Associations of diet and metabolic profile with risk of cardiometabolic disease and neurodegenerative disease
Aims: To investigate the associations of different dietary patterns with risk of cardiometabolic diseases (cardiovascular disease [CVD], type 2 diabetes [T2D], chronic kidney disease [CKD]) and neurodegenerative disease (Alzheimer's disease and Parkinson's disease). In addition, to test whether the associations could be modified/mediated through the circulating multi-omics level outcomes. Moreover, to investigate whether adding the selected multi-omics level outcomes could improve the prediction of the development of cardiometabolic diseases and neurodegenerative disease.
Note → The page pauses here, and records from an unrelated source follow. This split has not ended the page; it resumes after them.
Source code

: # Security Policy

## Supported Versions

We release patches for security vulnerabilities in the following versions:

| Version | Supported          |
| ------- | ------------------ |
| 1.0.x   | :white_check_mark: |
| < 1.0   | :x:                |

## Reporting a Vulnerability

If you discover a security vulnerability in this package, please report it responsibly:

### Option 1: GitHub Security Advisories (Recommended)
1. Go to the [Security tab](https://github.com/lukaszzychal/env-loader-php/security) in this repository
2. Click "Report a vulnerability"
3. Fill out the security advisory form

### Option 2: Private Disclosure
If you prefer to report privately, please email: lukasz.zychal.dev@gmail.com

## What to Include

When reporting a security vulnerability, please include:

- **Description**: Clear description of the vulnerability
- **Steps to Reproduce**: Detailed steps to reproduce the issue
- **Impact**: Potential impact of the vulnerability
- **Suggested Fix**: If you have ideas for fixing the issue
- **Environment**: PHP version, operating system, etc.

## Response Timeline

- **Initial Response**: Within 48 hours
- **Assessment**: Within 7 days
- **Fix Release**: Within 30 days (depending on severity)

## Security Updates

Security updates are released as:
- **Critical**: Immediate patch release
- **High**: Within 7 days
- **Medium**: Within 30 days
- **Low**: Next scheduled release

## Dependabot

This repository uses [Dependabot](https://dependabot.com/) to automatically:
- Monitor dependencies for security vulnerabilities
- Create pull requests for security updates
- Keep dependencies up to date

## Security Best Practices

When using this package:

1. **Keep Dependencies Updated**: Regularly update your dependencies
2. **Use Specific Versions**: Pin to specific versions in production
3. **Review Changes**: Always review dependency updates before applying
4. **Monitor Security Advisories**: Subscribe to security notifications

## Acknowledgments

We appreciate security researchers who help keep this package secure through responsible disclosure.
Rationale: Cardiometabolic disease is a serious public health crisis including a group of chronic diseases including coronary heart disease, stroke, diabetes, and CKD. In addition, neurodegenerative disease, e.g. Alzheimer's disease and Parkinson's disease is the leading cause for disability of the older adults. Diet is one of the most important contributors and modifiable risk factors of cardiometabolic diseases and neurodegenerative disease. Dietary pattern approach that considers the complexity of diet has emerged as a useful tool, represent a broader picture of food and nutrient consumption, and may thus be more predictive of disease risk than individual foods or nutrients. Although growing evidence has linked different dietary patterns with risk of cardiometabolic diseases, the association of dietary patterns with risk of neurodegenerative disease is relatively under-investigated. Furthermore, whether the associations of dietary patterns with cardiometabolic diseases and neurodegenerative disease could be modified or mediated by multi-omics level outcomes have not been well scrutinized, which are critical for understanding the causes of disease and making strategies for prevention/treatment.
In addition, nuclear magnetic resonance (NMR) emerging as a promising tool for detecting metabolites and providing absolute quantitation with relatively lower costs and better reproducibility, has been increasingly applied to assess the associations of biomarkers and various of common diseases such as CVD and T2D. However, whether adding the selected multi-omics level outcomes could improve the prediction of the cardiometabolic diseases and neurodegenerative disease is limited.